Brief Explanation
This error occurs when Elasticsearch experiences high CPU usage due to an excessive number of refresh operations. Refresh operations in Elasticsearch make recent changes to the index visible for search, but they can be resource-intensive if performed too frequently.
Impact
High CPU usage caused by frequent refresh operations can significantly impact the overall performance of your Elasticsearch cluster. It may lead to:
- Slower query response times
- Reduced indexing throughput
- Potential instability of the cluster
- Increased resource consumption, potentially leading to higher operational costs
Common Causes
- Low
refresh_interval
setting - High indexing rate with default refresh settings
- Too many indices with default refresh settings
- Poorly optimized search queries triggering frequent refreshes
- Misconfigurated index templates or index settings
Troubleshooting and Resolution Steps
Identify the affected indices: Use the
_cat/indices
API to list indices and their refresh intervals:GET /_cat/indices?v&h=index,refresh.interval
Adjust the
refresh_interval
setting: Increase the refresh interval for affected indices:PUT /your_index/_settings { "index": { "refresh_interval": "30s" } }
Monitor CPU usage: Use Elasticsearch's monitoring features or external monitoring tools to track CPU usage before and after changes.
Optimize indexing:
- Use bulk indexing operations
- Increase the
index.translog.flush_threshold_size
setting - Consider using the
?refresh=false
parameter for non-time-critical indexing operations
Review and optimize search queries: Ensure that search queries are not unnecessarily triggering refresh operations.

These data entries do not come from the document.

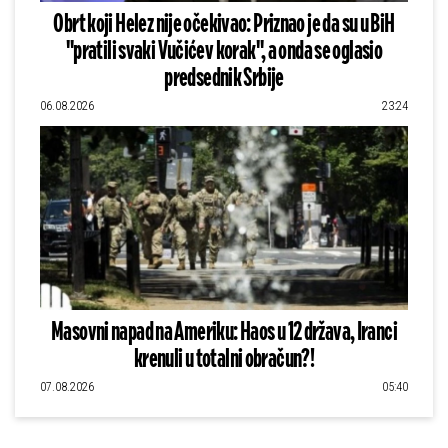
Obrt koji Helez nije očekivao: Priznao je da su u BiH
"pratili svaki Vučićev korak", a onda se oglasio
predsednik Srbije
06.08.2026
23:24
Masovni napad na Ameriku: Haos u 12 država, Iranci
krenuli u totalni obračun?!
07.08.2026
05:40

Adjust index templates: Update index templates to include optimized refresh settings for new indices:
PUT _template/my_template { "index_patterns": ["*"], "settings": { "index": { "refresh_interval": "30s" } } }
Consider using force-merge: For read-heavy indices, use the force-merge API to reduce segment count:
POST /your_index/_forcemerge
Best Practices
- Regularly monitor your cluster's performance and resource usage
- Balance refresh rate with your application's real-time requirements
- Use index lifecycle management (ILM) to automate index optimization
- Implement a robust monitoring and alerting system for early detection of performance issues
Frequently Asked Questions
Q: How does changing the refresh interval affect search results?

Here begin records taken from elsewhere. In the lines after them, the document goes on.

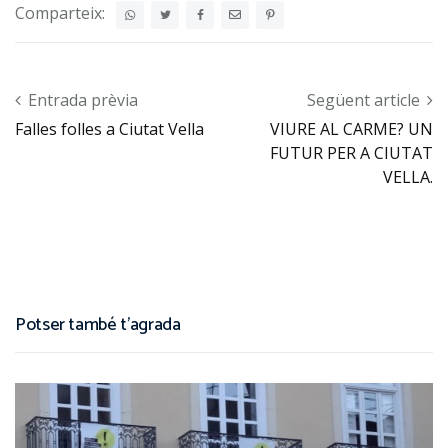
Comparteix:
Post navigation
Entrada prèvia
Següent article
Falles folles a Ciutat Vella
VIURE AL CARME? UN
FUTUR PER A CIUTAT
VELLA.
Potser també t'agrada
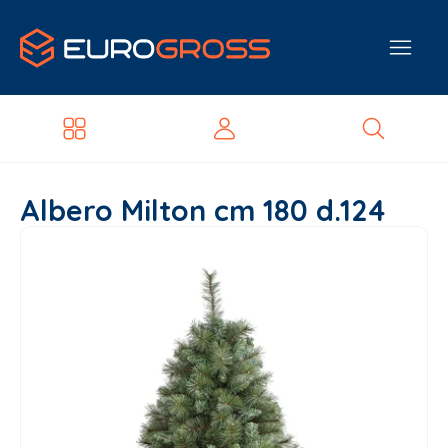
Albero Milton cm 180 d.124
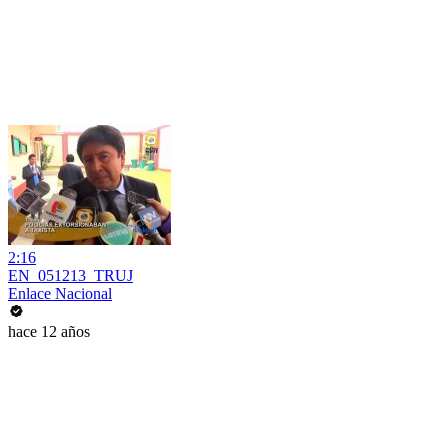
2:16
EN_051213_TRUJ
Enlace Nacional
hace 12 años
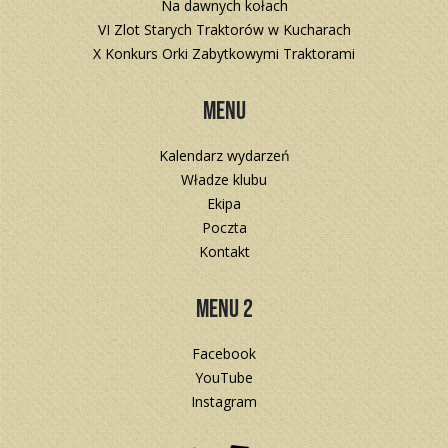
Na dawnych kołach
VI Zlot Starych Traktorów w Kucharach
X Konkurs Orki Zabytkowymi Traktorami
Menu
Kalendarz wydarzeń
Władze klubu
Ekipa
Poczta
Kontakt
Menu 2
Facebook
YouTube
Instagram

A: Increasing the refresh interval means that new documents or updates will take longer to become visible in search results. This trade-off can significantly improve performance for write-heavy workloads.
Q: Can I set different refresh intervals for different indices?
A: Yes, you can set different refresh intervals for each index based on its specific requirements and usage patterns.
Q: How do I determine the optimal refresh interval for my use case?
A: The optimal refresh interval depends on your specific use case. Start with a higher value (e.g., 30s) and gradually decrease it while monitoring performance until you find the right balance between real-time visibility and CPU usage.
Q: Are there any downsides to setting a very high refresh interval?
A: Setting a very high refresh interval can lead to delayed visibility of new data in search results and potentially larger refresh operations when they do occur. It may also increase memory usage as more data accumulates between refreshes.
Q: How can I temporarily disable refreshes during bulk indexing operations?
A: You can set refresh_interval
to -1 to disable automatic refreshes, perform your bulk indexing, and then restore the original refresh interval. Remember to manually refresh the index after bulk indexing if needed.